26/JUL 2026
Jornalista responsável: Marcos Santos

Arthur entra no debate direto com Doria e em entrevista ao UOL afirma que PSDB está “petrificado”

Publicado em 08 de outubro, 2017

Prefeito de Manaus volta a criticar imagem que Doria e Alckmin tem, principalmente, das regiões Norte e Nordeste. Arthur Virgílio Neto se lançou para concorrer às prévias do PSDB para indicar o nome que vai concorrer à Presidência da República em 2018. Foto: Arquivo

O prefeito de Manaus, Arthur Virgílio Neto (PSDB), ocupa neste domingo (8) a mídia nacional, com grande entrevista no portal UOL, falando sobre sua decisão de ser presidente da República nas eleições de 2018.

Nas últimas semanas, o tucano anunciou o desejo de participar das prévias do partido, que considera “petrificado”, buscando quebrar a polarização interna no ninho da sigla entre os presidenciáveis governador de São Paulo, Geraldo Alckmin, e do prefeito da capital paulista João Doria.

Na entrevista, o prefeito mostra-se intenso e pronto para enfrentar o antigo rival político, o ex-presidente Luiz Inácio Lula da Silva (PT). Durante o mandato de senador, de 2003 a 2011, Arthur foi um dos mais ferrenhos críticos de Lula. O tucano, que está no segundo mandato consecutivo à frente da Prefeitura de Manaus, disse que o senador Aécio Neves não tem mais condição de seguir à frente da presidência do PSDB.

Ele chamou Alckmin e Doria de “paulistocêntricos” e falou que o deputado federal Jair Bolsonaro (PSC), um nome na corrida presidencial, é “fascista” e “homofóbico”.

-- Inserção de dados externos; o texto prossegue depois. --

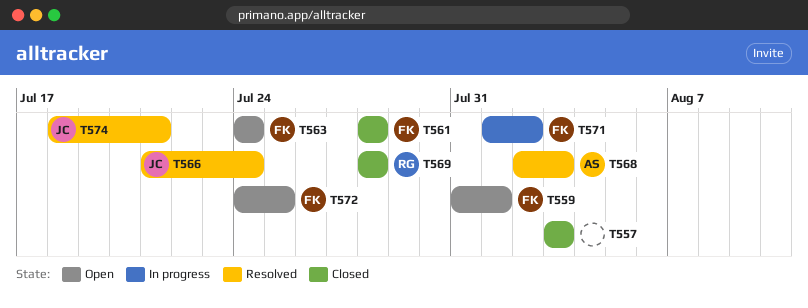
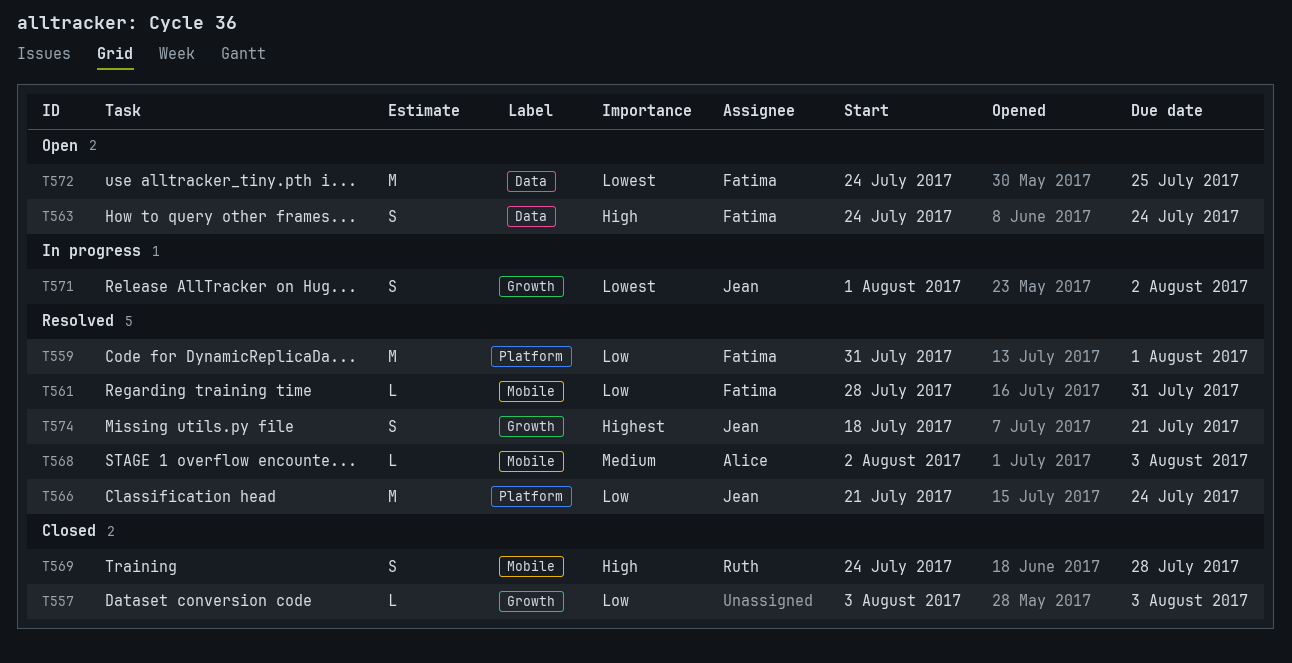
T559, status: Open -> Resolved
T561, status: Closed -> Resolved
T561, due: Jul 28 -> Jul 31
T569, start: Jul 28 -> Jul 24
T571, owner: Fatima -> Jean

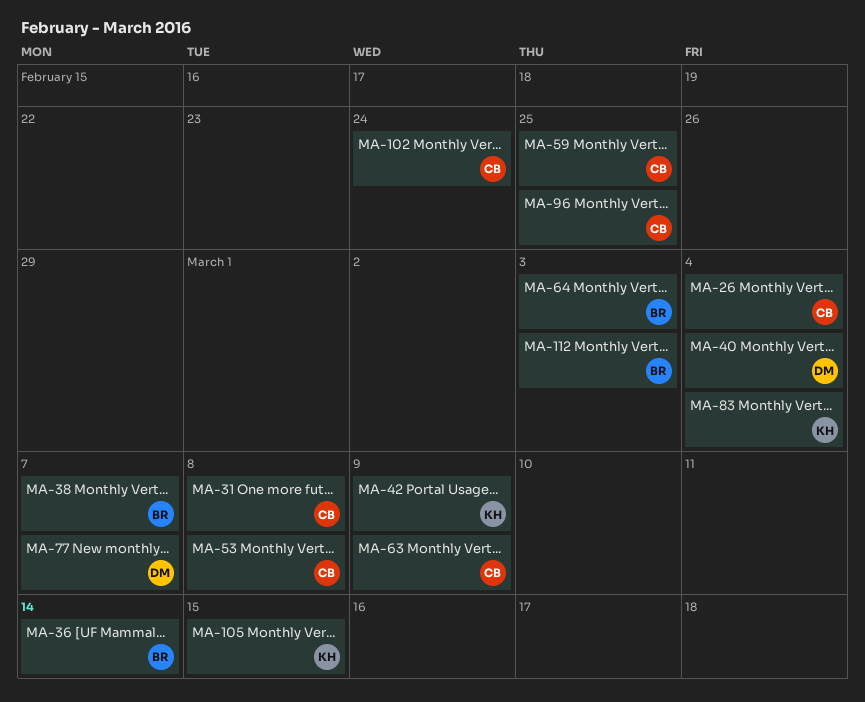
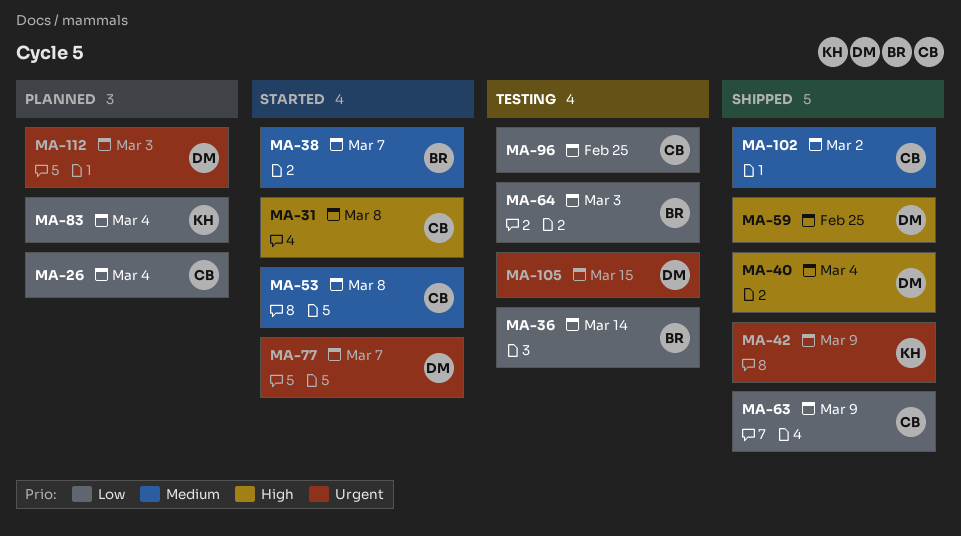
MA-59, owner: CB -> DM
MA-102, due: Feb 24 -> Mar 2
MA-105, owner: KH -> DM
MA-112, owner: BR -> DM

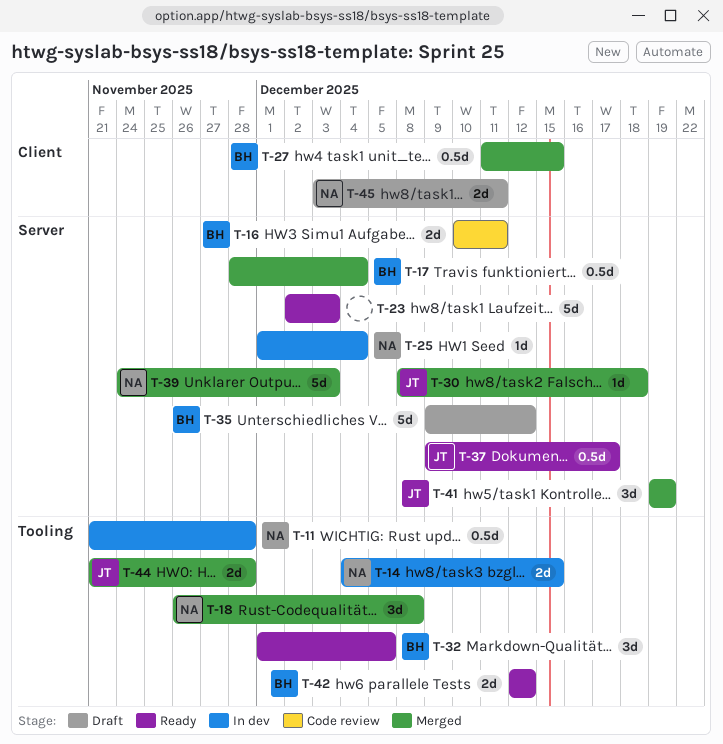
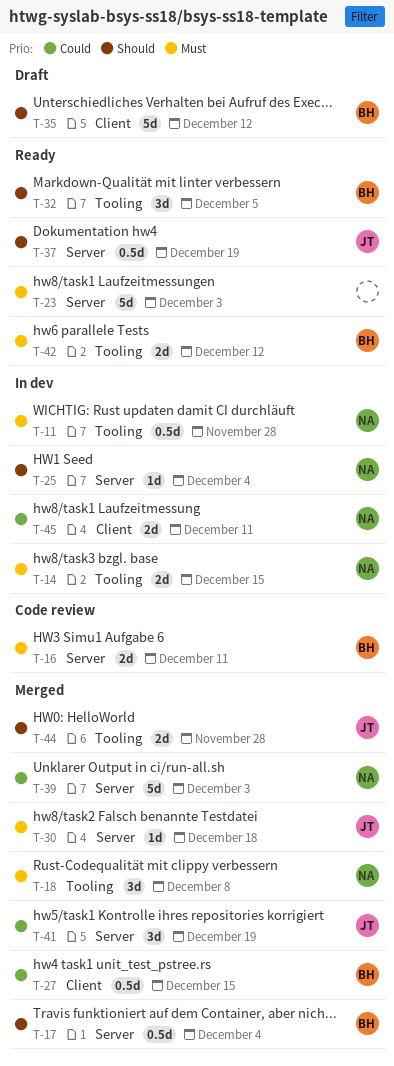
T-35, label: Server -> Client
T-37, due: Dec 17 -> Dec 19
T-45, status: Draft -> In dev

Sobre o partido nacionalmente, o tucano enxerga um PSDB mais do que rachado, mas sim petrificado, especialmente vivendo de mitos de que as denúncias de corrupção que atingiram as siglas ao redor, não teriam “tocado” o ninho tucano.

Sobre Doria, que cita que faz campanha até mesmo durante a semana, viajando de Norte a Sul do País, Arthur alfineta falando que ele usa uma estratégia caduca como marketing. “Vai a festas populares, como foi ao Círio, em Belém, naquele clima velho de se unir aos ícones da tradição. Ele vai segurar a corda? Ele não tem uma vitrine correta para o Brasil, disse durante a entrevista ao UOL.

Para o prefeito, Doria ainda comete outro erro na estratégia, de fazer anúncios e promessas, como o fim das filas no atendimento de saúde na rede municipal de São Paulo, mas nada aconteceu. O tucano lembra que Doria já anunciou outro programa, de privatizações: “Não há solidez jurídica sobre o que ele está falando. É coisa par ir para o Twitter e pras redes sociais”, comentou.

Questionado sobre o motivo de se lançar como uma terceira via dentro do partido, Arthur Virgílio Neto explica que, em primeira lugar, quer prestar serviço ao país, e à Região Norte, que sempre fica em um plano bem secundário na “visão de quem governa a partir de São Paulo”, disse na entrevista.

E sobre falar sério sobre segurança, observando o caso do Estado do Rio de Janeiro, o prefeito de Manaus confia desarmar o discurso de Jair Bolsonaro. “Há um espaço enorme para crescer na medida em que a gente explicar tudo o que se pensa de verdade”, responde ao UOL.

A visão que chama de “paulistocêntrica” de Alckmin, que inclusive já teve Ações Diretas de Inconstitucionalidade (Adins) na guerra fiscal, que inclui o Amazonas, é vista como negativa por Arthur. “Ele não entende de Amazônia. É cafona não entender de Amazônia. O Alckmin precisa ser beliscado e acordar para as regiões Norte e Nordeste. Eles não olham”, fala o prefeito, ao ser questionado sobre o governador de São Paulo.

Sobre o Governo Temer, o tucano que governa Manaus afirma que ele está mal politicamente, mas que as soluções práticas à vista – como adiar reformas e colocar Rodrigo Maia no poder -, não são garantia de travessia econômica segura para 2018, depois de todos os revezes de 2016 e 2017.

Arthur não vê Temer como a pessoa correta para fazer essa travessia, mas que está “lá por acaso”, como acontecer com Itamar Franco, José Sarney e Fernando Henrique Cardoso. “Se derrubarmos todos, com que Brasil vamos chegar em 2018? A situação é muito grave. No dia em que o (Henrique) Meirelles acordar e pensar que já está de saco cheio, for embora e levar a equipe econômica embora, o que vai acontecer? Eu olho pro Brasil e vejo um cenário muito grave”, responde ao UOL.